According to our findings, the two methods applied to assess primary stability showed different results. RFA was more sensitive to bone quality with low density, while IPT measurements provided more sensitive information on bone with high density. In this context, Lages et al. reported no correlation between these two measurement methods, which seemed to be independent of one another and not comparable [22].

Bone model D2 demonstrated the highest correlation with the human bone substitute for the IPT measurements, and for model D1 the highest correlation with HB for the RFA measurements was observed. However, the r value for model D2 was only 0.03 smaller, also indicating a very strong correlation with HB.

Therefore, if both methods are regarded, D2 (0.48 g/cm3) demonstrated the best correlation with the human bone substitution material. The human mandible owns a typical mean bone density of 1.1 g/cm3, and the bone of the anterior maxilla displays a mean density of 0.55 g/cm3 in the anterior, 0.31 g/cm3 in the posterior, and 0.45 g/cm3 in the hard palate [12]. This confirms that the artificial sawbones D2 as well as Maxgraft can be used for OMI experiments to simulate the insertion of OMIs into the hard palate, which is a favorable region for implant insertion [7].

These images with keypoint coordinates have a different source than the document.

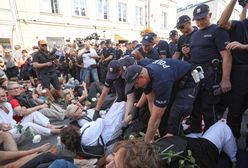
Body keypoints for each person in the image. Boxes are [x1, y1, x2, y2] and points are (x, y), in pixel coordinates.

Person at [97, 121, 237, 168]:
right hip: (202, 151)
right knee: (222, 126)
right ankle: (234, 160)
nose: (109, 165)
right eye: (115, 164)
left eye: (114, 157)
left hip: (184, 144)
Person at [186, 3, 232, 133]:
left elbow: (227, 56)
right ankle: (195, 128)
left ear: (210, 15)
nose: (200, 22)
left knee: (209, 107)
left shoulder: (218, 30)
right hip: (195, 75)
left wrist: (225, 79)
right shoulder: (195, 34)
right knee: (194, 103)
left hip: (211, 75)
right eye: (197, 19)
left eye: (203, 18)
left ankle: (210, 136)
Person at [124, 59, 193, 142]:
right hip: (174, 78)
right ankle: (163, 136)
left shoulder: (161, 81)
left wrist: (147, 142)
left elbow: (156, 118)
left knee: (176, 112)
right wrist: (154, 129)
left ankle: (175, 140)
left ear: (142, 77)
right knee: (162, 114)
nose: (136, 87)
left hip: (189, 79)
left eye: (136, 83)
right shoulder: (146, 75)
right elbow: (151, 101)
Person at [218, 0, 248, 139]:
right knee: (235, 111)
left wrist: (244, 46)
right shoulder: (241, 24)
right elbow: (222, 23)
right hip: (240, 74)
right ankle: (231, 144)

Nevertheless, the results of this study should be evaluated with caution, as in vitro studies have limited transferability to clinical settings.

Conclusion

Bone defects and bone quality affect the primary stability of implants. It may be favorable to use an implant with greater length and diameter in bone that has lower density. The measurement methods for primary implant stability used in this study have specific sensitivities in different areas. The solid rigid polyurethane foam block D2 is very well comparable in its behavior to the human bone substitute that was used in this study.